_Records shown_
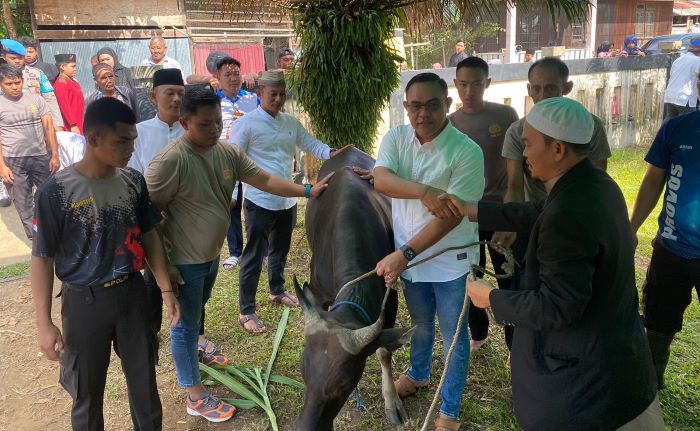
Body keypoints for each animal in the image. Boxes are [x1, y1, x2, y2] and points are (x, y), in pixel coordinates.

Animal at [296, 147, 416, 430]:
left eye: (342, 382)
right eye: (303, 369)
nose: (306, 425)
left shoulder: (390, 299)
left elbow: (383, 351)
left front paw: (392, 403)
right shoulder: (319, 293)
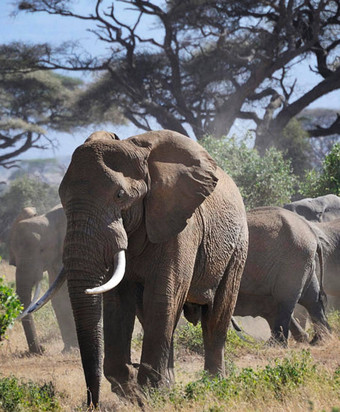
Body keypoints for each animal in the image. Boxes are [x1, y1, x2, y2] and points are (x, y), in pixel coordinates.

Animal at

...

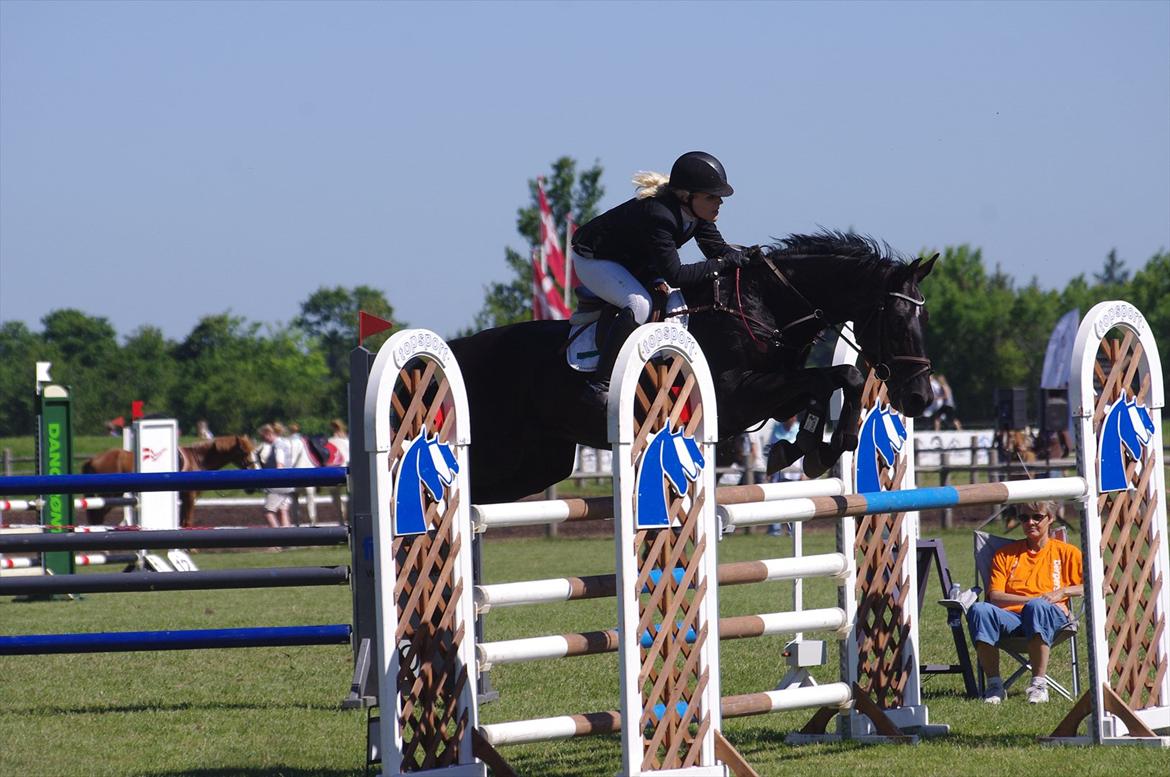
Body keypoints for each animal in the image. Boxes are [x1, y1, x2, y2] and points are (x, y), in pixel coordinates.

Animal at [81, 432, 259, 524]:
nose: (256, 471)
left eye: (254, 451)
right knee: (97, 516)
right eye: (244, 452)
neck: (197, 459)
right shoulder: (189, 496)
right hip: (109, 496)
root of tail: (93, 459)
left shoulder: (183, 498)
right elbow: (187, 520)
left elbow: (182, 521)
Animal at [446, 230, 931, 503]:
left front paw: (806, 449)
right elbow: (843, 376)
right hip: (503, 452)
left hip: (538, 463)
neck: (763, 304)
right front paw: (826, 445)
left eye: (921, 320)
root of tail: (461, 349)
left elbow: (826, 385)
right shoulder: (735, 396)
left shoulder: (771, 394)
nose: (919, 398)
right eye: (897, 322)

...

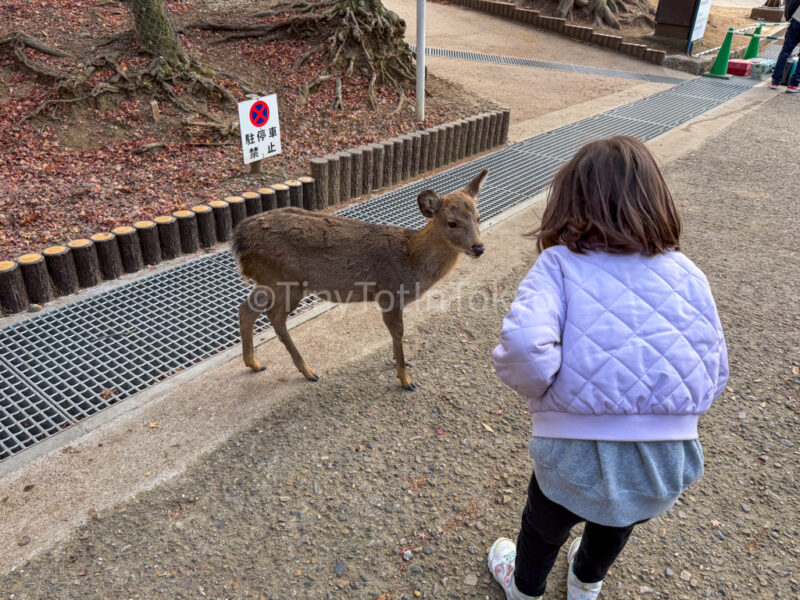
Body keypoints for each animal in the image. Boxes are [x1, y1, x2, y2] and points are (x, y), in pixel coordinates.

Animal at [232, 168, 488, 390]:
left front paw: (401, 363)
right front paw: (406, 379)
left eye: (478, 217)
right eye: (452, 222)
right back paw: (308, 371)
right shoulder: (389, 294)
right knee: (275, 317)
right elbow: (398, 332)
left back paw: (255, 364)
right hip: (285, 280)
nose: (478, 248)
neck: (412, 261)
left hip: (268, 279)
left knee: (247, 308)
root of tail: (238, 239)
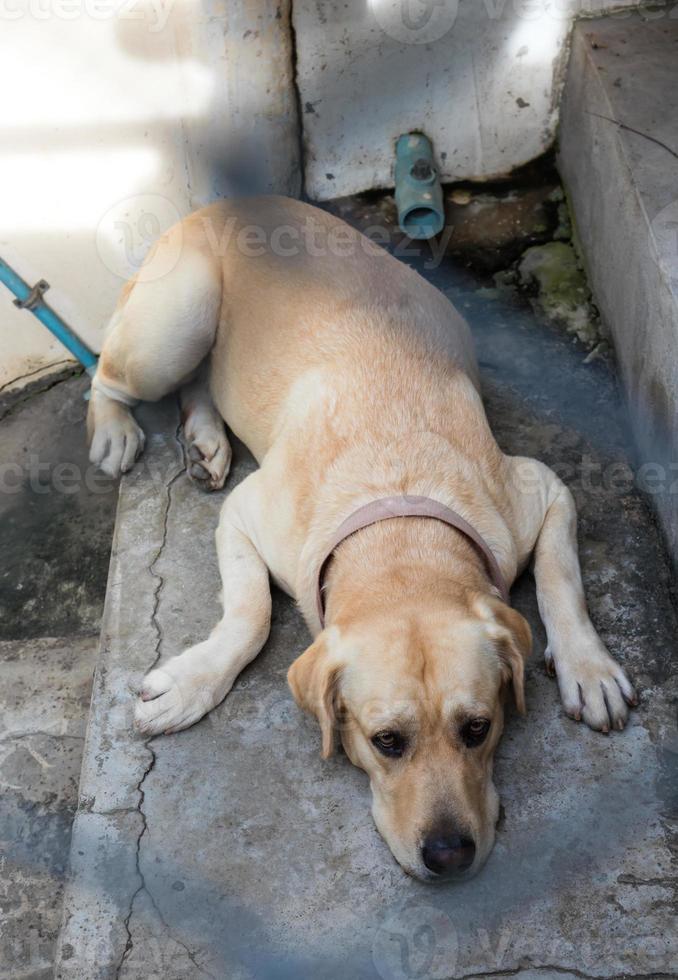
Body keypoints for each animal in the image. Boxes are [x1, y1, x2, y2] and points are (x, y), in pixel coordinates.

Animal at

_Task directions_
Of the lines above, retype only those from the line containing "right back paw: (308, 371)" through the line containing "root of tail: (238, 239)", including both, exactly.

_Response below_
right back paw: (308, 371)
right shoulder: (389, 294)
right knee: (275, 317)
right elbow: (398, 332)
left back paw: (255, 364)
right hip: (285, 280)
nose: (478, 248)
neck: (412, 261)
left hip: (268, 279)
left knee: (247, 308)
root of tail: (238, 239)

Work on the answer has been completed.